# [EXCERPTED TEXT]
┌──
Mineral of the eudialyte group

Johnsenite-(Ce) is a very rare mineral of the eudialyte group, with the chemical formula Na12(Ce,La,Sr,Ca,[ ])3Ca6Mn3Zr3WSi(Si9O27)2(Si3O9)2(CO3)O(OH,Cl)2. The original formula was extended to show the presence of both the cyclic silicate groups and silicon at the M4 site, according to the nomenclature of the eudialyte group. It is the third eudialyte-group mineral with essential tungsten (after khomyakovite and manganokhomyakovite), and second with essential rare earth elements (after zirsilite-(Ce), which is the niobium-analogue of johnsenite-(Ce)). In fact, some niobium substitutes for tungsten in johnsenite-(Ce). Other characteristic feature is the presence of essential carbonate group, shared with carbokentbrooksite, golyshevite, mogovidite and zirsilite-(Ce).

==Occurrence and association==
Johnsenite-(Ce) was discovered in alkaline rocks of Mont Saint-Hilaire, Quebec, Canada, which is also a type locality for other eudialyte group species: oneillite, khomyakovite and manganokhomyakovite. The association of johnsenite-(Ce) is rich, as it includes aegirine, albite, amphibole-group mineral, burbankite-group mineral, calcite, catapleiite, cerite-(Ce), dawsonite, epididymite, fluorapophyllite, galena, microcline, molybdenite, natrolite, pectolite, pyrite, pyrrhotite, quartz, rhodochrosite, sphalerite, steacyite, stillwellite-(Ce), titanite, tuperssuatsiaite, zakharovite and zirsilite-(Ce).

==Notes on chemistry==
Notable impurities in johnsenite-(Ce) are iron, titanium, niobium, yttrium, potassium, praseodymium, and neodymium. Traces of gadolinium, samarium, and hafnium are also reported.

==Notes on crystal structure==
Johnsenite-(Ce) has four-layer structure.
└──
# [WHAT TO DO]
(1) Using the johnsenite text, answer each question:
(a) Where was johnsenite-(Ce) discovered?
(b) Which elements does the text report only as traces?
(c) How many layers does its crystal structure have?
(2) Summarize the johnsenite text in two sentences.
(3) Restate the stretch of the johnsenite text from "Johnsenite-(Ce) is a" through "mogovidite and zirsilite-(Ce).", renaming "tungsten" as "wolfram".
Rely solely on the johnsenite text.

# [STORED DATA]
┌──
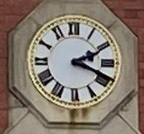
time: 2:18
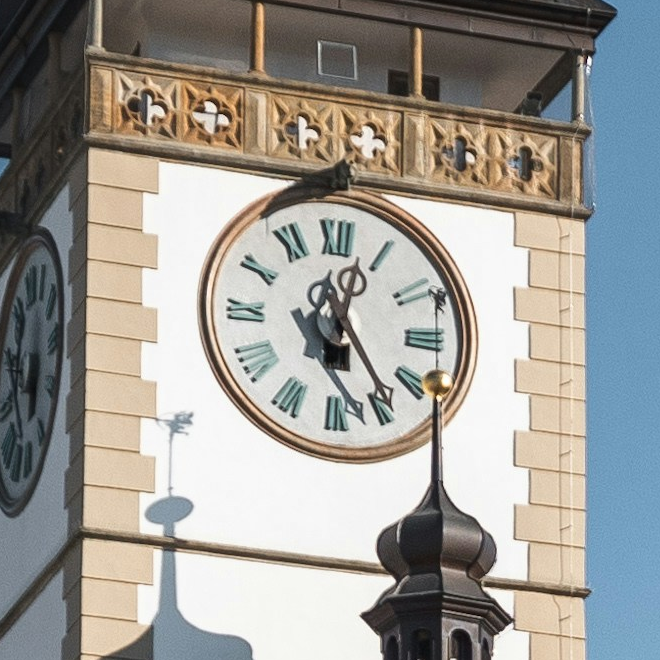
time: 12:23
└──
┌──
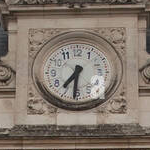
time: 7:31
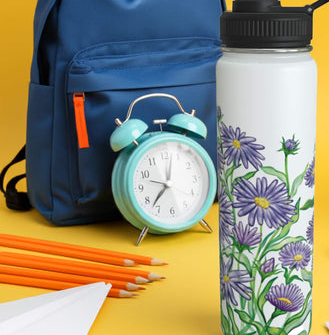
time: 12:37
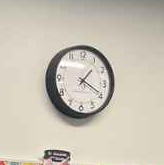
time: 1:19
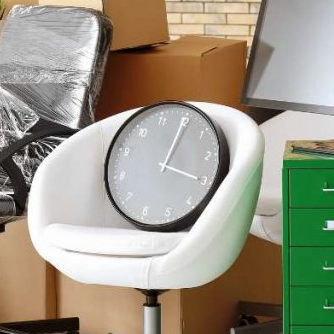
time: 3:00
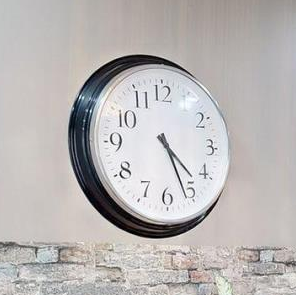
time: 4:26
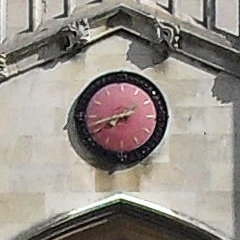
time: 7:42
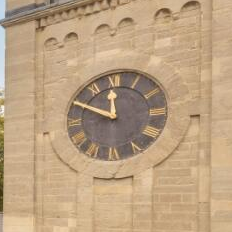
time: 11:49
└──
┌──
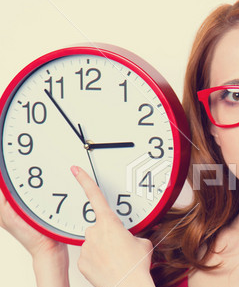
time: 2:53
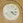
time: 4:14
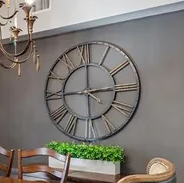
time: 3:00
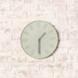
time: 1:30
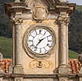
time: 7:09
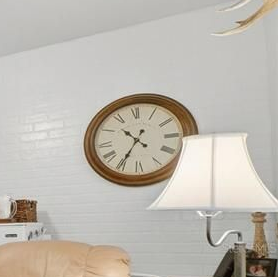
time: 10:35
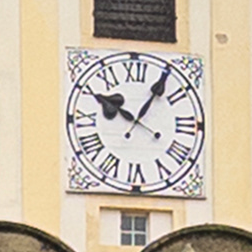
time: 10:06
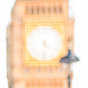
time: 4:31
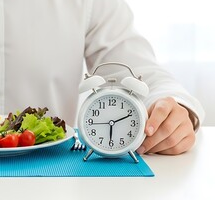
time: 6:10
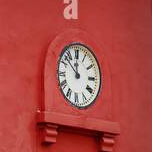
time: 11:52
└──
# [THE REPLIES]
(1)
(a) In alkaline rocks of Mont Saint-Hilaire, Quebec, Canada.
(b) Gadolinium, samarium, and hafnium.
(c) Four.

(2) Johnsenite-(Ce) is a very rare eudialyte-group mineral with essential tungsten, rare earth elements, and a carbonate group. It was discovered in alkaline rocks of Mont Saint-Hilaire, Quebec, Canada, where it occurs with a rich mineral association, and it has a four-layer structure.

(3)
Johnsenite-(Ce) is a very rare mineral of the eudialyte group, with the chemical formula Na12(Ce,La,Sr,Ca,[ ])3Ca6Mn3Zr3WSi(Si9O27)2(Si3O9)2(CO3)O(OH,Cl)2. The original formula was extended to show the presence of both the cyclic silicate groups and silicon at the M4 site, according to the nomenclature of the eudialyte group. It is the third eudialyte-group mineral with essential wolfram (after khomyakovite and manganokhomyakovite), and second with essential rare earth elements (after zirsilite-(Ce), which is the niobium-analogue of johnsenite-(Ce)). In fact, some niobium substitutes for wolfram in johnsenite-(Ce). Other characteristic feature is the presence of essential carbonate group, shared with carbokentbrooksite, golyshevite, mogovidite and zirsilite-(Ce).